默认初始化（带值初始化）参数包

Question

Can I default initialize a parameter pack to the respective value initialization of each type ?

To elaborate a bit more, take the example of a simple function template

template<typename T>
void f(T arg = T())
{ 
  // eg for T=int, arg is 0 (value initialization) when default initialized
}

Would it be possible to express its variadic counterpart, ie

template<typename... Args>
void F(Args... args /* how can I value initialize the parameter pack? */)
{
}

Answer 1

You can create two parameter packs, one representing the types corresponding to function parameters and one representing "defaulted parameters."

template< typename ... aux, typename ... arg >
void fn( arg ... a ) {
    std::tuple< aux ... > more {}; // The tuple elements are value-initialized.
}

http://coliru.stacked-crooked.com/a/1baac4b877dce4eb

There is no way to explicitly mention the deduced template parameters for this function. Anything inside the angle braces of the call will go into aux , not arg .

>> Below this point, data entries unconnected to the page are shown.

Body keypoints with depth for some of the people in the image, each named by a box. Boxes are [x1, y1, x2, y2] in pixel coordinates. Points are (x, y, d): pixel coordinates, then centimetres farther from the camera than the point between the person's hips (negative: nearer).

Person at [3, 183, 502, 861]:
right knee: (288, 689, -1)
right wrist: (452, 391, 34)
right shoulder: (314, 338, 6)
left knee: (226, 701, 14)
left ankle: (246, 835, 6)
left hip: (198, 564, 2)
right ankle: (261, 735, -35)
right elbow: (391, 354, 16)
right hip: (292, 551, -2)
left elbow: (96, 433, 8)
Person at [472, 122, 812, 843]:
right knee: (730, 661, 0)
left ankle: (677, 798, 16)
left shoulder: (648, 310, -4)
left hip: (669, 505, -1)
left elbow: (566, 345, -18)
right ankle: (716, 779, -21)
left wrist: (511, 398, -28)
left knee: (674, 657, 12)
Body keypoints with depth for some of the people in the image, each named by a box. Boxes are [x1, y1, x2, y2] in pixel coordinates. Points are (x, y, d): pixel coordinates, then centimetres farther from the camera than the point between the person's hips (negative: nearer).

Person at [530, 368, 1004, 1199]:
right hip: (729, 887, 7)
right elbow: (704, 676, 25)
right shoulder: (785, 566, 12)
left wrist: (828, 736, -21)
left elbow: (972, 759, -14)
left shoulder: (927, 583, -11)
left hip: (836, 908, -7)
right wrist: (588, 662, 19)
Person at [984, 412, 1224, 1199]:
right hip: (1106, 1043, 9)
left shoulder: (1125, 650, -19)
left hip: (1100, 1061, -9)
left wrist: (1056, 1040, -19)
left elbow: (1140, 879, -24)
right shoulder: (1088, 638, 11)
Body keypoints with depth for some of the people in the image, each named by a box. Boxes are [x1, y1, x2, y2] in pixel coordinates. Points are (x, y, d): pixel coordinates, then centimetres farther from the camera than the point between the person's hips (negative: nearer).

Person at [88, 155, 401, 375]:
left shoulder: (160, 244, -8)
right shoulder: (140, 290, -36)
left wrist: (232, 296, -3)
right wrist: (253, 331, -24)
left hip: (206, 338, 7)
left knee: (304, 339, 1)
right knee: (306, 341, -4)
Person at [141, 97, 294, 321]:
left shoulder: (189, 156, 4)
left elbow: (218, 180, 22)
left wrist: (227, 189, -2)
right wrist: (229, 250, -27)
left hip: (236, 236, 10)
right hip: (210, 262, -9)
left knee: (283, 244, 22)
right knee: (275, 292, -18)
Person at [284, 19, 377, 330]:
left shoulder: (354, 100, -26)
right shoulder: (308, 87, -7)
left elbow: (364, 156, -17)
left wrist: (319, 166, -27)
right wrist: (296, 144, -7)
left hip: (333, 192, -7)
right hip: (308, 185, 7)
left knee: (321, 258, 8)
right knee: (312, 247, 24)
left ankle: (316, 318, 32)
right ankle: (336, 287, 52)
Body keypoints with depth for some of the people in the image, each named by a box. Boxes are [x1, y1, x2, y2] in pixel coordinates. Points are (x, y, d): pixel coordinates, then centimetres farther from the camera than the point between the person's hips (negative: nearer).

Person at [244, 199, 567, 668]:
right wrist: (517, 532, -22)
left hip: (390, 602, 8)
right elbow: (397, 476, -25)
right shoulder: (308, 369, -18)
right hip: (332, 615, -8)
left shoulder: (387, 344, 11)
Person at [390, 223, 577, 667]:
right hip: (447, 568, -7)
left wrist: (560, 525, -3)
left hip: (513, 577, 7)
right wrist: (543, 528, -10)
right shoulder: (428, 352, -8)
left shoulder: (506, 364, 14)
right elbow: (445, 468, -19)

Note, the initialization you get with {} is value-initialization, not default-initialization. Objects of fundamental type get zeroed, not left uninitialized.

Answer 2

#include <iostream>
#include <utility>
#include <tuple>
#include <cstddef>
#include <type_traits>

template <typename... Args>
void F(Args... args)
{
    // target function, arbitrary body
    using expander = int[];
    (void)expander{ 0, (void(std::cout << args << " "), 0)... };
    std::cout << std::endl;
}

template <typename... Args, typename... Params, std::size_t... Is>
void F(std::index_sequence<Is...>, Params&&... params)
{
    F<Args...>(std::forward<Params>(params)...
             , std::decay_t<typename std::tuple_element<sizeof...(Params) + Is, std::tuple<Args...>>::type>{}...);
}

template <typename... Args, typename... Params>
auto F(Params&&... params)
    -> std::enable_if_t<(sizeof...(Args) > sizeof...(Params))>
{
    F<Args...>(std::make_index_sequence<sizeof...(Args) - sizeof...(Params)>{}
             , std::forward<Params>(params)...);
}

Tests:

#include <string>

int main()
{
    // F(int, char, float = float{}, double = double{})
    F<int, char, float, double>(1, 'c');

    // F(int = int{}, char = char{}, float = float{}, double = double{})     
    F<int, char, float, double>();

    // F(const std::string&, const std::string& = std::string{})
    F<const std::string&, const std::string&>("foo");

    // F(int, int, int)
    F(1, 2, 3);
}

Output:

1 'c' 0 0 
0 '\0' 0 0
"foo" ""
1 2 3

DEMO

Answer 3

It`s explicitly forbidden by C++ standard, you cannot do such thing. N3376 8.3.6/3

A default argument shall be specified only in the parameter-declaration-clause of a function declaration or in a template-parameter (14.1); in the latter case, the initializer-clause shall be an assignment-expression. A default argument shall not be specified for a parameter pack.